4. Dry-Run Observability

# Test Description Priority
R1 Action fields populated Dry-run results include Provider, Hostname, Type, Target Required
R2 No mutations Dry-run does not create/delete/update any real records Required
R3 Orphan reporting Dry-run reports planned orphan cleanups Required
R4 Target change Dry-run detects and reports target IP changes Required
R5 Runtime toggle SetDryRun(true/false) takes effect on next reconcile Required

Implementation Pattern

Metric Testing with prometheus/testutil

package reconciler_test

import (
    "testing"

    "github.com/prometheus/client_golang/prometheus/testutil"

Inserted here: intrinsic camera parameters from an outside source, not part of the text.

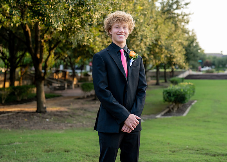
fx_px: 404
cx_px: 122
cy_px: 66
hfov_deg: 31.4
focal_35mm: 63
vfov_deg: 22.7
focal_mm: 50
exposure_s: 1/400
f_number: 2.5
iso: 320
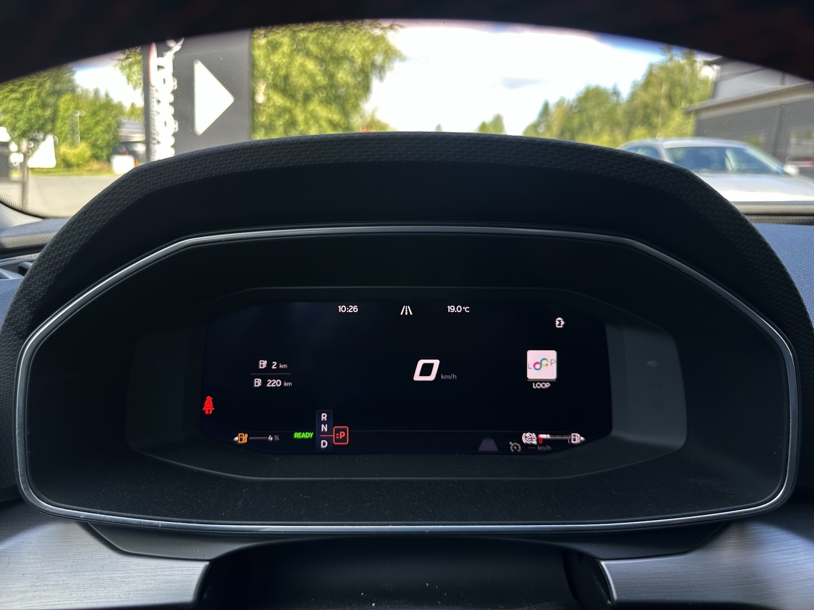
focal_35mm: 24
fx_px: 564
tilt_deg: -12.0
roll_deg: -2.6
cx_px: 407
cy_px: 305
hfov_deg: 71.6
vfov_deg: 56.8
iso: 64
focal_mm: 6.86
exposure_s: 1/224
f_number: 1.78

    "gitlab.bluewillows.net/root/dnsweaver/internal/metrics"
)

func TestMetrics_ReconcileCounter(t *testing.T) {
    // Reset metrics before test
    metrics.ReconcileTotal.Reset()

    // ... run reconcile ...

    count := testutil.ToFloat64(metrics.ReconcileTotal)
    if count != 1 {
        t.Errorf("ReconcileTotal = %v, want 1", count)
    }
}

func TestMetrics_DurationObserved(t *testing.T) {
    metrics.ReconcileDuration.Reset()

    // ... run reconcile ...

    count := testutil.CollectAndCount(metrics.ReconcileDuration)
    if count == 0 {
        t.Error("ReconcileDuration not observed")
    }
}

Health Endpoint Testing

func TestHealthz(t *testing.T) {
    srv := setupTestServer(t)
    resp, err := http.Get(srv.URL + "/healthz")
    if err != nil {
        t.Fatalf("GET /healthz: %v", err)
    }
    defer resp.Body.Close()

    if resp.StatusCode != http.StatusOK {
        t.Errorf("GET /healthz = %d, want 200", resp.StatusCode)
    }
}

Dry-Run Result Inspection

func TestDryRun_ActionFieldsPopulated(t *testing.T) {
    r := newTestReconciler(t, prov, src)
    r.SetDryRun(true)

    result, err := r.Reconcile(context.Background())
    testutil.RequireNoError(t, err)

    for _, action := range result.Actions() {
        if action.Provider == "" {
            t.Error("dry-run action missing Provider")
        }
        if action.Hostname == "" {
            t.Error("dry-run action missing Hostname")
        }
    }
}

Metric Naming Conventions

All dnsweaver metrics follow Prometheus naming conventions:

Pattern Example Type
dnsweaver_<noun>_total dnsweaver_reconcile_total Counter
dnsweaver_<noun>_<unit> dnsweaver_reconcile_duration_seconds Histogram
dnsweaver_<noun> dnsweaver_active_hostnames Gauge

Labels should be bounded: - provider — instance name (bounded by config) - action — create, delete, update, skip (bounded enum) - status — success, error (bounded enum) - Never use hostnames as label values (unbounded cardinality)